*WHAT IS NEEDED*. Every entry should be returned unchanged, with the pictures omitted.

[Extracted page text data]
----

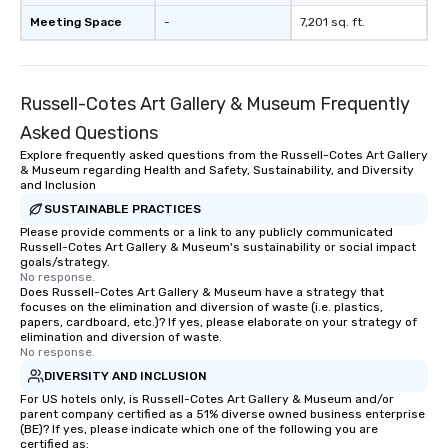
Meeting Space
-
7,201 sq. ft.
Russell-Cotes Art Gallery & Museum Frequently
Asked Questions
Explore frequently asked questions from the Russell-Cotes Art Gallery
& Museum regarding Health and Safety, Sustainability, and Diversity
and Inclusion
SUSTAINABLE PRACTICES
Please provide comments or a link to any publicly communicated
Russell-Cotes Art Gallery & Museum's sustainability or social impact
goals/strategy.
No response.
Does Russell-Cotes Art Gallery & Museum have a strategy that
focuses on the elimination and diversion of waste (i.e. plastics,
papers, cardboard, etc.)? If yes, please elaborate on your strategy of
elimination and diversion of waste.
No response.
DIVERSITY AND INCLUSION
For US hotels only, is Russell-Cotes Art Gallery & Museum and/or
parent company certified as a 51% diverse owned business enterprise
(BE)? If yes, please indicate which one of the following you are
certified as:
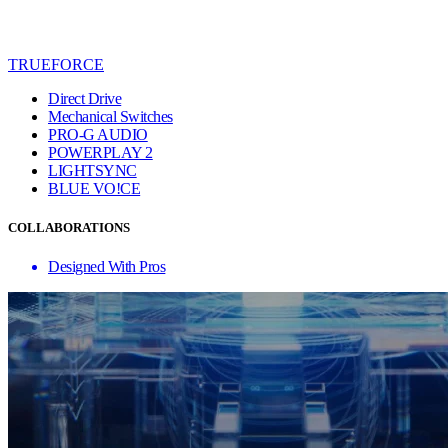
TRUEFORCE
Direct Drive
Mechanical Switches
PRO-G AUDIO
POWERPLAY 2
LIGHTSYNC
BLUE VO!CE
COLLABORATIONS
Designed With Pros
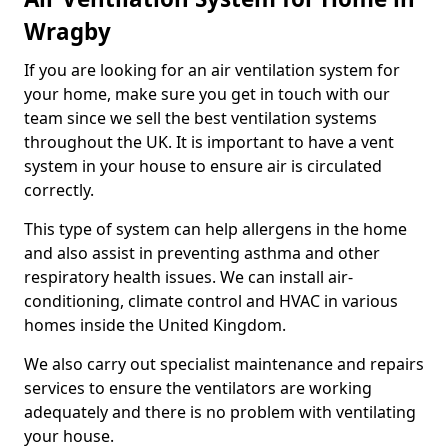
Wragby
If you are looking for an air ventilation system for
your home, make sure you get in touch with our
team since we sell the best ventilation systems
throughout the UK. It is important to have a vent
system in your house to ensure air is circulated
correctly.
This type of system can help allergens in the home
and also assist in preventing asthma and other
respiratory health issues. We can install air-
conditioning, climate control and HVAC in various
homes inside the United Kingdom.
We also carry out specialist maintenance and repairs
services to ensure the ventilators are working
adequately and there is no problem with ventilating
your house.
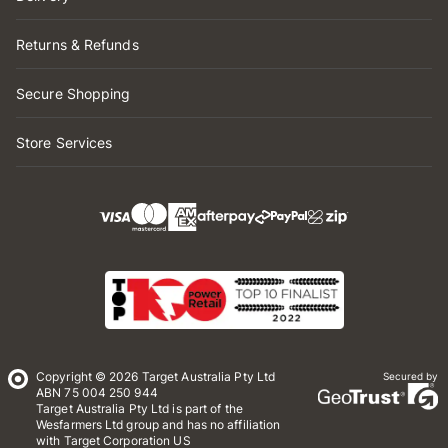
Returns & Refunds
Secure Shopping
Store Services
Copyright © 2026 Target Australia Pty Ltd
Secured by
ABN 75 004 250 944
Target Australia Pty Ltd is part of the
Wesfarmers Ltd group and has no affiliation
with Target Corporation US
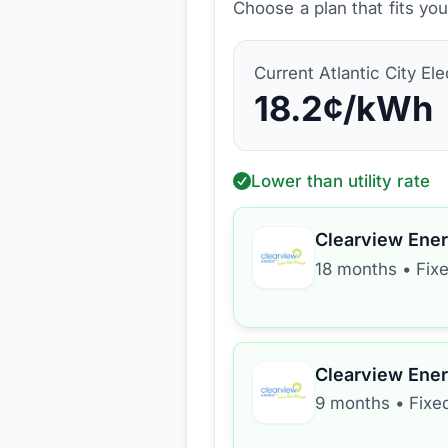
Choose a plan that fits yo
Current
Atlantic City Ele
18.2
¢/kWh
Lower than utility rate
Clearview Ene
18 months
•
Fix
Clearview Ene
9 months
•
Fixe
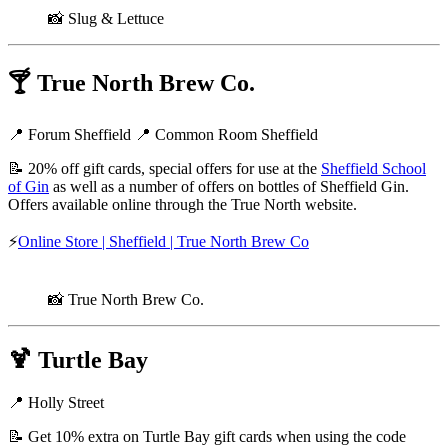
📸 Slug & Lettuce
🍸
True North Brew Co.
📍 Forum Sheffield 📍 Common Room Sheffield
📝 20% off gift cards, special offers for use at the
Sheffield School
of Gin
as well as a number of offers on bottles of Sheffield Gin.
Offers available online through the True North website.
⚡
Online Store | Sheffield | True North Brew Co
📸 True North Brew Co.
🍹
Turtle Bay
📍 Holly Street
📝 Get 10% extra on Turtle Bay gift cards when using the code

----

*TASK ANSWER*.
Meeting Space
-
7,201 sq. ft.
Russell-Cotes Art Gallery & Museum Frequently
Asked Questions
Explore frequently asked questions from the Russell-Cotes Art Gallery
& Museum regarding Health and Safety, Sustainability, and Diversity
and Inclusion
SUSTAINABLE PRACTICES
Please provide comments or a link to any publicly communicated
Russell-Cotes Art Gallery & Museum's sustainability or social impact
goals/strategy.
No response.
Does Russell-Cotes Art Gallery & Museum have a strategy that
focuses on the elimination and diversion of waste (i.e. plastics,
papers, cardboard, etc.)? If yes, please elaborate on your strategy of
elimination and diversion of waste.
No response.
DIVERSITY AND INCLUSION
For US hotels only, is Russell-Cotes Art Gallery & Museum and/or
parent company certified as a 51% diverse owned business enterprise
(BE)? If yes, please indicate which one of the following you are
certified as:
TRUEFORCE
Direct Drive
Mechanical Switches
PRO-G AUDIO
POWERPLAY 2
LIGHTSYNC
BLUE VO!CE
COLLABORATIONS
Designed With Pros
Wragby
If you are looking for an air ventilation system for
your home, make sure you get in touch with our
team since we sell the best ventilation systems
throughout the UK. It is important to have a vent
system in your house to ensure air is circulated
correctly.
This type of system can help allergens in the home
and also assist in preventing asthma and other
respiratory health issues. We can install air-
conditioning, climate control and HVAC in various
homes inside the United Kingdom.
We also carry out specialist maintenance and repairs
services to ensure the ventilators are working
adequately and there is no problem with ventilating
your house.
Returns & Refunds
Secure Shopping
Store Services
Copyright © 2026 Target Australia Pty Ltd
Secured by
ABN 75 004 250 944
Target Australia Pty Ltd is part of the
Wesfarmers Ltd group and has no affiliation
with Target Corporation US
Choose a plan that fits yo
Current
Atlantic City Ele
18.2
¢/kWh
Lower than utility rate
Clearview Ene
18 months
•
Fix
Clearview Ene
9 months
•
Fixe
📸 Slug & Lettuce
🍸
True North Brew Co.
📍 Forum Sheffield 📍 Common Room Sheffield
📝 20% off gift cards, special offers for use at the
Sheffield School
of Gin
as well as a number of offers on bottles of Sheffield Gin.
Offers available online through the True North website.
⚡
Online Store | Sheffield | True North Brew Co
📸 True North Brew Co.
🍹
Turtle Bay
📍 Holly Street
📝 Get 10% extra on Turtle Bay gift cards when using the code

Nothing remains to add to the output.